Love After All: Did You Know?
This article was originally published on the Alan Ayckbourn Blog as part of the Replaying Ayckbourn series of articles celebrating the playwright's 75th birthday in 2014.○ Love After All is the Ayckbourn play about which least is known. Only one original manuscript survives (despite there being two different versions of the play), very few reviews exist and Alan Ayckbourn has said very little about the play.
○ The only surviving manuscript for Love After All was discovered by Alan’s archivist Simon Murgatroyd and the British Library in the Lord Chamberlain’s Plays collection (held at the British Library) in 2007. It is a clean, pre-production script and thus there is no indication of how representative it is of the actual produced play.
○ It is, arguably (and I’d argue very strongly for this!), the most conventional play written by Alan Ayckbourn. It is a period farce which satisfies but does not push the conventions of the genre.
○ Although apparently based on The Barber Of Seville, it seems this was only in the loosest use of the term.
○ Alan has suggested it was an easier play to write than The Square Cat as he stole the plot; he has never explained why he stole the plot though. This could be because he was only commissioned to write it no earlier than 9 September 1959 (the end of the summer season) for rehearsals beginning no later than 9 December 1959 - less than three months!

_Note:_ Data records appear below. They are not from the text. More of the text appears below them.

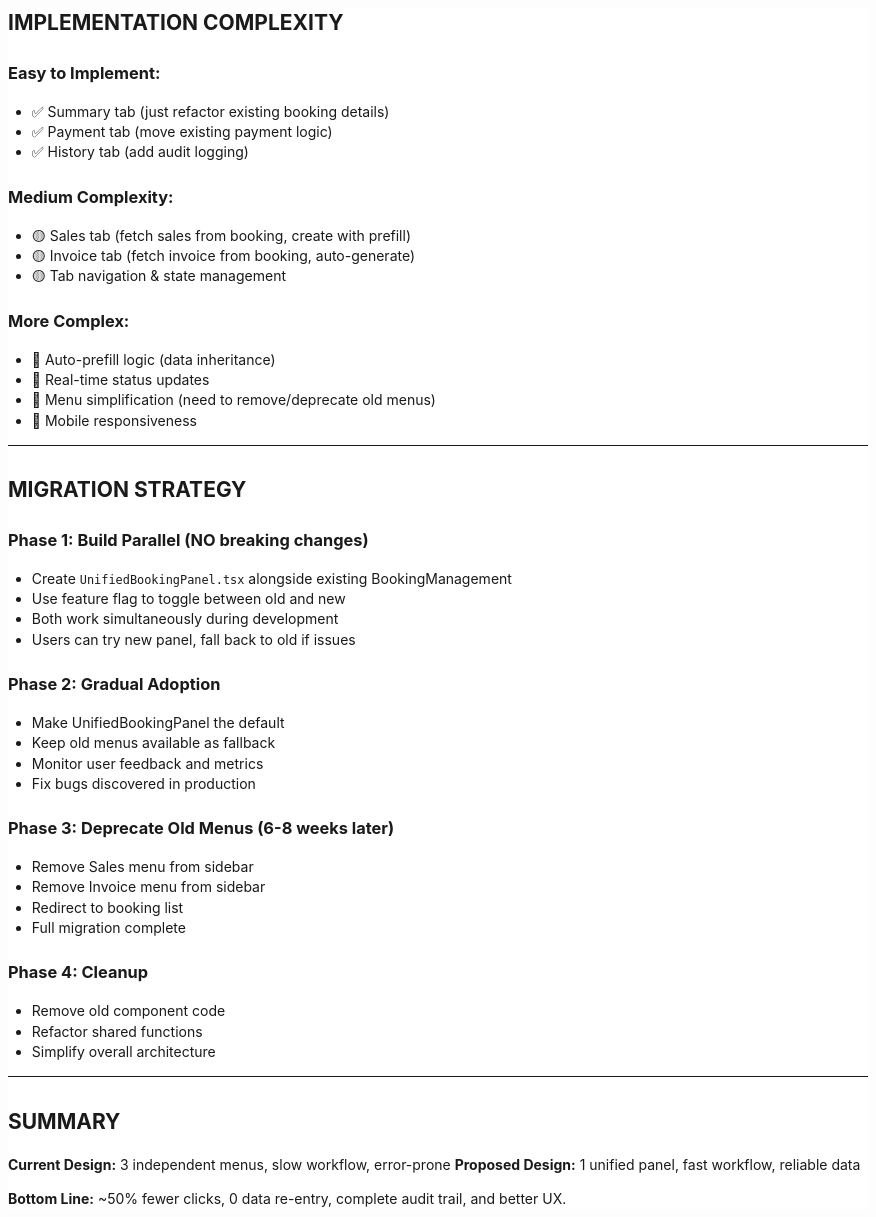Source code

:
## IMPLEMENTATION COMPLEXITY

### Easy to Implement:
- ✅ Summary tab (just refactor existing booking details)
- ✅ Payment tab (move existing payment logic)
- ✅ History tab (add audit logging)

### Medium Complexity:
- 🟡 Sales tab (fetch sales from booking, create with prefill)
- 🟡 Invoice tab (fetch invoice from booking, auto-generate)
- 🟡 Tab navigation & state management

### More Complex:
- 🔴 Auto-prefill logic (data inheritance)
- 🔴 Real-time status updates
- 🔴 Menu simplification (need to remove/deprecate old menus)
- 🔴 Mobile responsiveness

---

## MIGRATION STRATEGY

### Phase 1: Build Parallel (NO breaking changes)
- Create `UnifiedBookingPanel.tsx` alongside existing BookingManagement
- Use feature flag to toggle between old and new
- Both work simultaneously during development
- Users can try new panel, fall back to old if issues

### Phase 2: Gradual Adoption
- Make UnifiedBookingPanel the default
- Keep old menus available as fallback
- Monitor user feedback and metrics
- Fix bugs discovered in production

### Phase 3: Deprecate Old Menus (6-8 weeks later)
- Remove Sales menu from sidebar
- Remove Invoice menu from sidebar
- Redirect to booking list
- Full migration complete

### Phase 4: Cleanup
- Remove old component code
- Refactor shared functions
- Simplify overall architecture

---

## SUMMARY

**Current Design:** 3 independent menus, slow workflow, error-prone
**Proposed Design:** 1 unified panel, fast workflow, reliable data

**Bottom Line:** ~50% fewer clicks, 0 data re-entry, complete audit trail, and better UX.

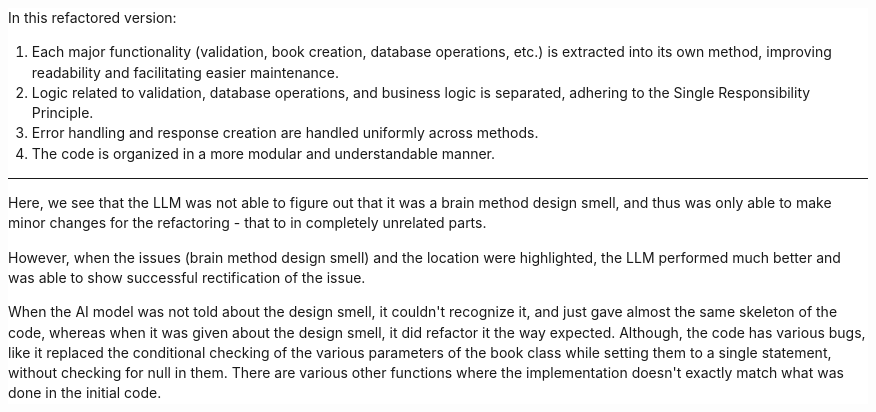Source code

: In this refactored version:

1. Each major functionality (validation, book creation, database operations, etc.) is extracted into its own method, improving readability and facilitating easier maintenance.
2. Logic related to validation, database operations, and business logic is separated, adhering to the Single Responsibility Principle.
3. Error handling and response creation are handled uniformly across methods.
4. The code is organized in a more modular and understandable manner.

---
Here, we see that the LLM was not able to figure out that it was a brain method design smell, and thus was only able to make minor changes for the refactoring - that to in completely unrelated parts.

However, when the issues (brain method design smell) and the location were highlighted, the LLM performed much better and was able to show successful rectification of the issue.

When the AI model was not told about the design smell, it couldn't recognize it, and just gave almost the same skeleton of the code, whereas when it was given about the design smell, it did refactor it the way expected. Although, the code has various bugs, like it replaced the conditional checking of the various parameters of the book class while setting them to a single statement, without checking for null in them. There are various other functions where the implementation doesn't exactly match what was done in the initial code.
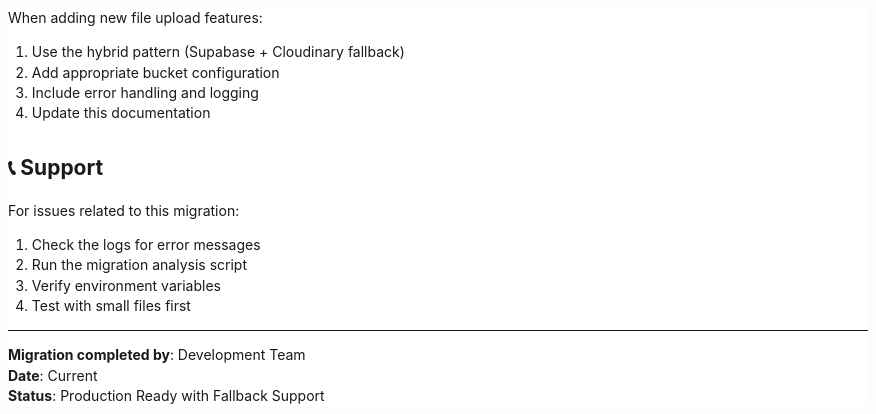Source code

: When adding new file upload features:

1. Use the hybrid pattern (Supabase + Cloudinary fallback)
2. Add appropriate bucket configuration
3. Include error handling and logging
4. Update this documentation

## 📞 Support

For issues related to this migration:
1. Check the logs for error messages
2. Run the migration analysis script
3. Verify environment variables
4. Test with small files first

---

**Migration completed by**: Development Team  
**Date**: Current  
**Status**: Production Ready with Fallback Support
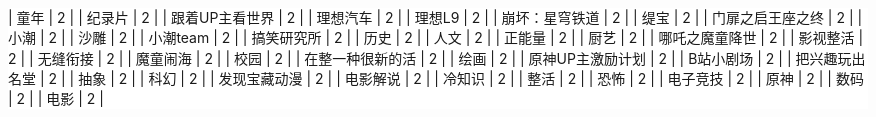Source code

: | 童年 | 2 |
| 纪录片 | 2 |
| 跟着UP主看世界 | 2 |
| 理想汽车 | 2 |
| 理想L9 | 2 |
| 崩坏：星穹铁道 | 2 |
| 缇宝 | 2 |
| 门扉之启王座之终 | 2 |
| 小潮 | 2 |
| 沙雕 | 2 |
| 小潮team | 2 |
| 搞笑研究所 | 2 |
| 历史 | 2 |
| 人文 | 2 |
| 正能量 | 2 |
| 厨艺 | 2 |
| 哪吒之魔童降世 | 2 |
| 影视整活 | 2 |
| 无缝衔接 | 2 |
| 魔童闹海 | 2 |
| 校园 | 2 |
| 在整一种很新的活 | 2 |
| 绘画 | 2 |
| 原神UP主激励计划 | 2 |
| B站小剧场 | 2 |
| 把兴趣玩出名堂 | 2 |
| 抽象 | 2 |
| 科幻 | 2 |
| 发现宝藏动漫 | 2 |
| 电影解说 | 2 |
| 冷知识 | 2 |
| 整活 | 2 |
| 恐怖 | 2 |
| 电子竞技 | 2 |
| 原神 | 2 |
| 数码 | 2 |
| 电影 | 2 |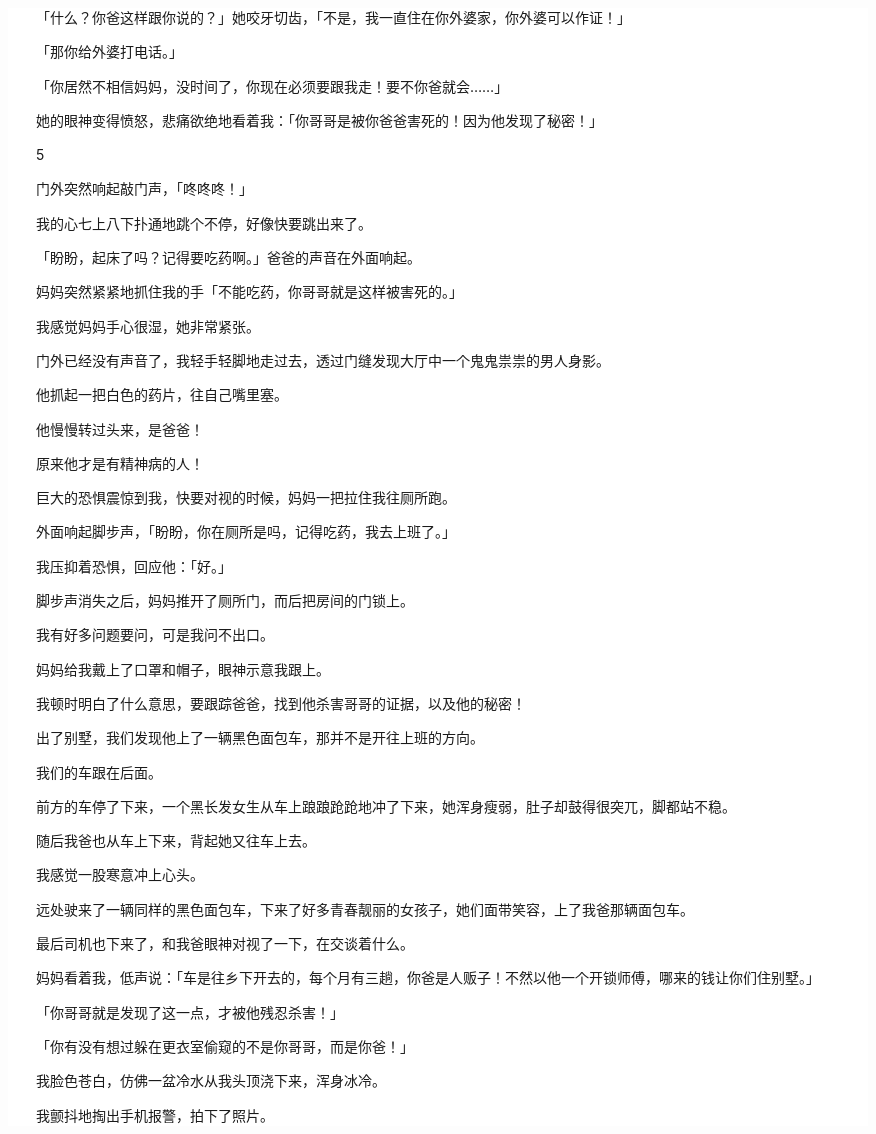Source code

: &emsp;&emsp;「什么？你爸这样跟你说的？」她咬牙切齿，「不是，我一直住在你外婆家，你外婆可以作证！」  
  
&emsp;&emsp;「那你给外婆打电话。」  
  
&emsp;&emsp;「你居然不相信妈妈，没时间了，你现在必须要跟我走！要不你爸就会……」  
  
&emsp;&emsp;她的眼神变得愤怒，悲痛欲绝地看着我：「你哥哥是被你爸爸害死的！因为他发现了秘密！」  
  
&emsp;&emsp;5  
  
&emsp;&emsp;门外突然响起敲门声，「咚咚咚！」  
  
&emsp;&emsp;我的心七上八下扑通地跳个不停，好像快要跳出来了。  
  
&emsp;&emsp;「盼盼，起床了吗？记得要吃药啊。」爸爸的声音在外面响起。  
  
&emsp;&emsp;妈妈突然紧紧地抓住我的手「不能吃药，你哥哥就是这样被害死的。」  
  
&emsp;&emsp;我感觉妈妈手心很湿，她非常紧张。  
  
&emsp;&emsp;门外已经没有声音了，我轻手轻脚地走过去，透过门缝发现大厅中一个鬼鬼祟祟的男人身影。  
  
&emsp;&emsp;他抓起一把白色的药片，往自己嘴里塞。  
  
&emsp;&emsp;他慢慢转过头来，是爸爸！  
  
&emsp;&emsp;原来他才是有精神病的人！  
  
&emsp;&emsp;巨大的恐惧震惊到我，快要对视的时候，妈妈一把拉住我往厕所跑。  
  
&emsp;&emsp;外面响起脚步声，「盼盼，你在厕所是吗，记得吃药，我去上班了。」  
  
&emsp;&emsp;我压抑着恐惧，回应他：「好。」  
  
&emsp;&emsp;脚步声消失之后，妈妈推开了厕所门，而后把房间的门锁上。  
  
&emsp;&emsp;我有好多问题要问，可是我问不出口。  
  
&emsp;&emsp;妈妈给我戴上了口罩和帽子，眼神示意我跟上。  
  
&emsp;&emsp;我顿时明白了什么意思，要跟踪爸爸，找到他杀害哥哥的证据，以及他的秘密！  
  
&emsp;&emsp;出了别墅，我们发现他上了一辆黑色面包车，那并不是开往上班的方向。  
  
&emsp;&emsp;我们的车跟在后面。  
  
&emsp;&emsp;前方的车停了下来，一个黑长发女生从车上踉踉跄跄地冲了下来，她浑身瘦弱，肚子却鼓得很突兀，脚都站不稳。  
  
&emsp;&emsp;随后我爸也从车上下来，背起她又往车上去。  
  
&emsp;&emsp;我感觉一股寒意冲上心头。  
  
&emsp;&emsp;远处驶来了一辆同样的黑色面包车，下来了好多青春靓丽的女孩子，她们面带笑容，上了我爸那辆面包车。  
  
&emsp;&emsp;最后司机也下来了，和我爸眼神对视了一下，在交谈着什么。  
  
&emsp;&emsp;妈妈看着我，低声说：「车是往乡下开去的，每个月有三趟，你爸是人贩子！不然以他一个开锁师傅，哪来的钱让你们住别墅。」  
  
&emsp;&emsp;「你哥哥就是发现了这一点，才被他残忍杀害！」  
  
&emsp;&emsp;「你有没有想过躲在更衣室偷窥的不是你哥哥，而是你爸！」  
  
&emsp;&emsp;我脸色苍白，仿佛一盆冷水从我头顶浇下来，浑身冰冷。  
  
&emsp;&emsp;我颤抖地掏出手机报警，拍下了照片。  
  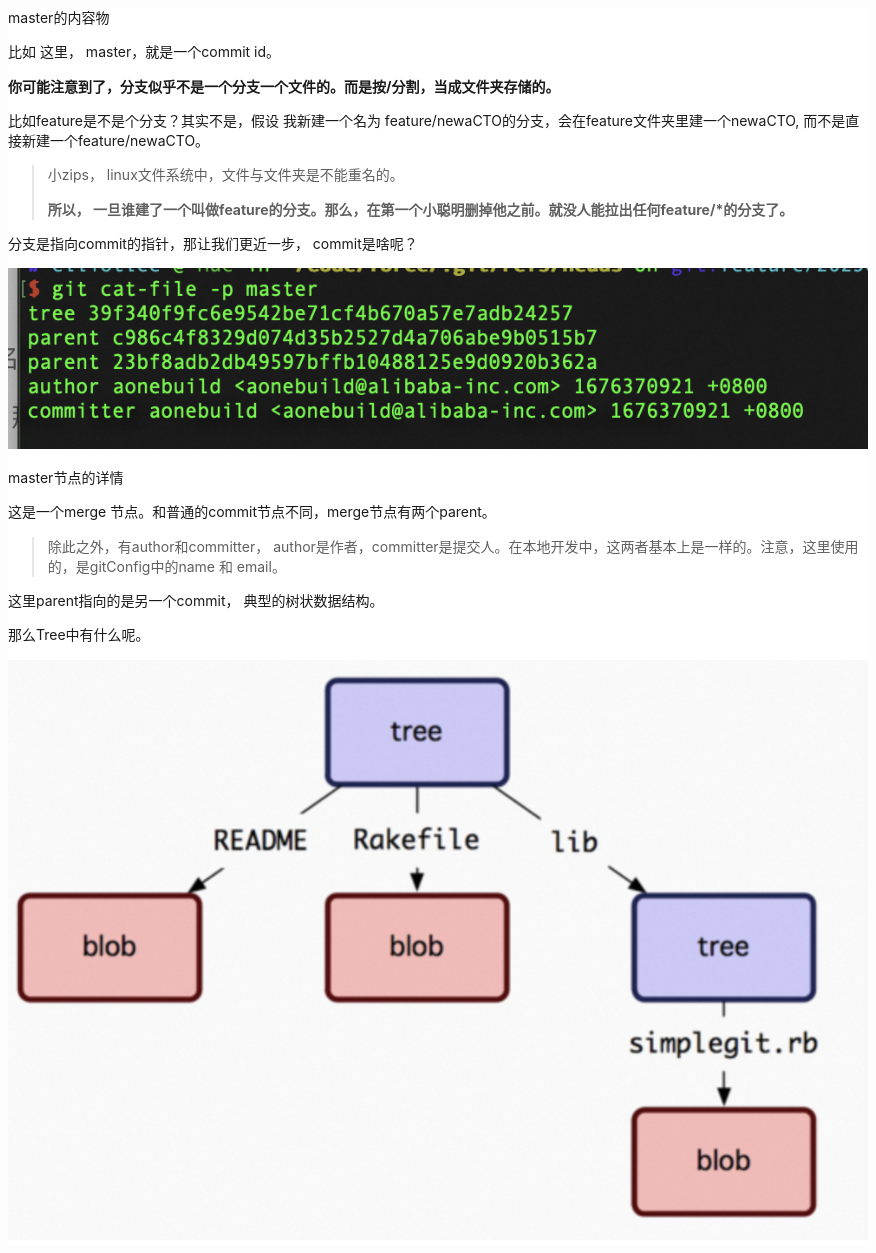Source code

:master的内容物

比如 这里， master，就是一个commit id。

**你可能注意到了，分支似乎不是一个分支一个文件的。而是按/分割，当成文件夹存储的。** 

比如feature是不是个分支？其实不是，假设 我新建一个名为 feature/newaCTO的分支，会在feature文件夹里建一个newaCTO, 而不是直接新建一个feature/newaCTO。

> 小zips， linux文件系统中，文件与文件夹是不能重名的。 
>
> **所以， 一旦谁建了一个叫做feature的分支。那么，在第一个小聪明删掉他之前。就没人能拉出任何feature/\*的分支了。**

分支是指向commit的指针，那让我们更近一步， commit是啥呢？

![图片](alibaba_%E4%B8%BA%E5%95%A5%E6%88%91%E7%9A%84%E4%BB%A3%E7%A0%81%E5%BA%93%E9%82%A3%E4%B9%88%E5%A4%A7%EF%BC%9F%E8%81%8A%E8%81%8AGit%E4%BD%BF%E7%94%A8%E5%9D%8F%E4%B9%A0%E6%83%AF.resource/640-20230324130516618.png)

master节点的详情

这是一个merge 节点。和普通的commit节点不同，merge节点有两个parent。

> 除此之外，有author和committer， author是作者，committer是提交人。在本地开发中，这两者基本上是一样的。注意，这里使用的，是gitConfig中的name 和 email。

这里parent指向的是另一个commit， 典型的树状数据结构。

那么Tree中有什么呢。

![图片](alibaba_%E4%B8%BA%E5%95%A5%E6%88%91%E7%9A%84%E4%BB%A3%E7%A0%81%E5%BA%93%E9%82%A3%E4%B9%88%E5%A4%A7%EF%BC%9F%E8%81%8A%E8%81%8AGit%E4%BD%BF%E7%94%A8%E5%9D%8F%E4%B9%A0%E6%83%AF.resource/640-20230324130516670.png)
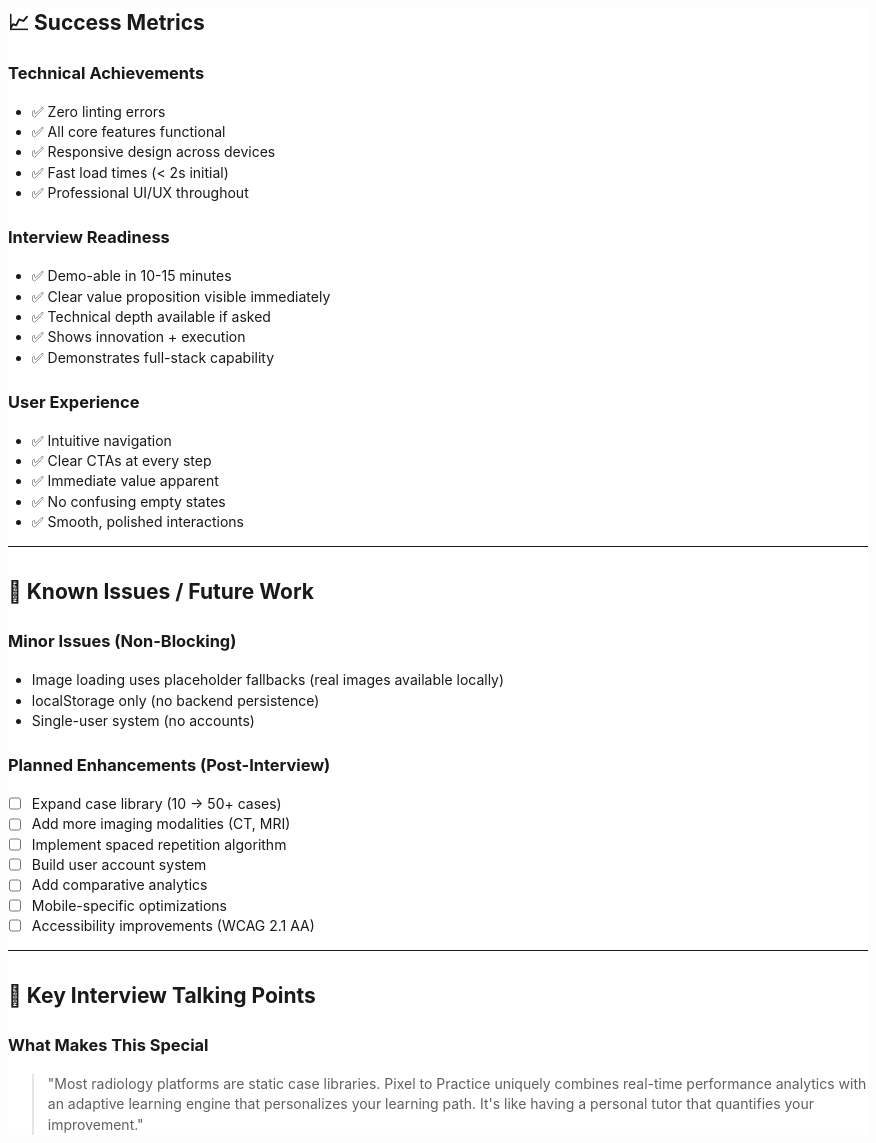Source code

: 
## 📈 Success Metrics

### Technical Achievements
- ✅ Zero linting errors
- ✅ All core features functional
- ✅ Responsive design across devices
- ✅ Fast load times (< 2s initial)
- ✅ Professional UI/UX throughout

### Interview Readiness
- ✅ Demo-able in 10-15 minutes
- ✅ Clear value proposition visible immediately
- ✅ Technical depth available if asked
- ✅ Shows innovation + execution
- ✅ Demonstrates full-stack capability

### User Experience
- ✅ Intuitive navigation
- ✅ Clear CTAs at every step
- ✅ Immediate value apparent
- ✅ No confusing empty states
- ✅ Smooth, polished interactions

---

## 🐛 Known Issues / Future Work

### Minor Issues (Non-Blocking)
- Image loading uses placeholder fallbacks (real images available locally)
- localStorage only (no backend persistence)
- Single-user system (no accounts)

### Planned Enhancements (Post-Interview)
- [ ] Expand case library (10 → 50+ cases)
- [ ] Add more imaging modalities (CT, MRI)
- [ ] Implement spaced repetition algorithm
- [ ] Build user account system
- [ ] Add comparative analytics
- [ ] Mobile-specific optimizations
- [ ] Accessibility improvements (WCAG 2.1 AA)

---

## 💬 Key Interview Talking Points

### What Makes This Special
> "Most radiology platforms are static case libraries. Pixel to Practice uniquely combines real-time performance analytics with an adaptive learning engine that personalizes your learning path. It's like having a personal tutor that quantifies your improvement."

○ It is attributed to Roland Allen (a pseudonym combining of the names of Alan and his wife, Christine Roland); quite why a pseudonym is used is unclear given the programme - free to all audience members - makes it clear the author Roland Allen is actually the actor Alan Ayckbourn.
○ Love After All is - even more so than The Square Cat - centred largely on providing a showcase for the leading actor (who plays four different characters). Ironically, Alan wrote it to showcase his own abilities, but was then not able to perform in the original production due to being called for National Service.
○ It is Alan’s first multi-location set as it contains both a ground floor living room and a second floor bedroom on the same stage.
○ Alan has frequently talked about how he and the company’s other resident playwright, David Campton, wrote each other the worst roles possible (culminating in David writing Alan a role for a one-eyed, one armed, one legged barman). Possibly it all began here with Alan casting David as an 83 year old miser (David being 35 at the time).
○ It is possibly (and I stand to be corrected) the only Ayckbourn play where a character gives an aside to the audience (breaking the in-the-round equivalent of the fourth wall) where the convention hasn’t been established as part of the narrative (i.e. the narrators / lead characters in certain family plays such as Invisible Friends and Miss Yesterday).
○ There is also an astonishing example of monologuing by Minta purely to provide exposition and, presumably, to just make it clear to the audience a character was in disguise; it's doubly unusual given Alan so rarely writes monologues in his plays.
○ Notable dialogue: “I have always ridiculed the doctor who sat and listened to his patient’s chest as if it were a gramophone. If a gramophone goes wrong, one does not sit listening to it. On the contrary, one opens it up - dear sir - opens it up and has a good look inside.”
○ Love After All has the shortest production run of any world premiere production of an Ayckbourn play. It ran from just 21 - 26 December with no production on Christmas Day.
○ It is also the quickest Ayckbourn play to be revived with an entirely new production. For the summer of 1960, the play was revived with a new director, Julian Herington. He decided he did not like the original production and updated it to a contemporary setting. As a script for this production hasn't survived, we have no idea how substantially it was altered.
○ The 1960 revival of the feature had a rather notable Assistant Stage Manager in the form of Martin Carthy; he is better known as the folk singer who would go on to become one of the UK's most influential and acclaimed figures in the British traditional music and an influence on the likes of Bob Dylan and Paul Simon. His first album was released five years after working at Theatre in the Round at the Library Theatre and featured the arrangement of Scarborough Fair which Paul Simon allegedly used without acknowledgment the following year to huge success.
○ While Alan joked in the 1970s he was trying to destroy all copies of his early plays, the fact that only one Love After All manuscript is known to exist (and in a place where Alan could not destroy it!), whereas there are multiple copies of his other early plays, does suggest he really did try to destroy Love After All!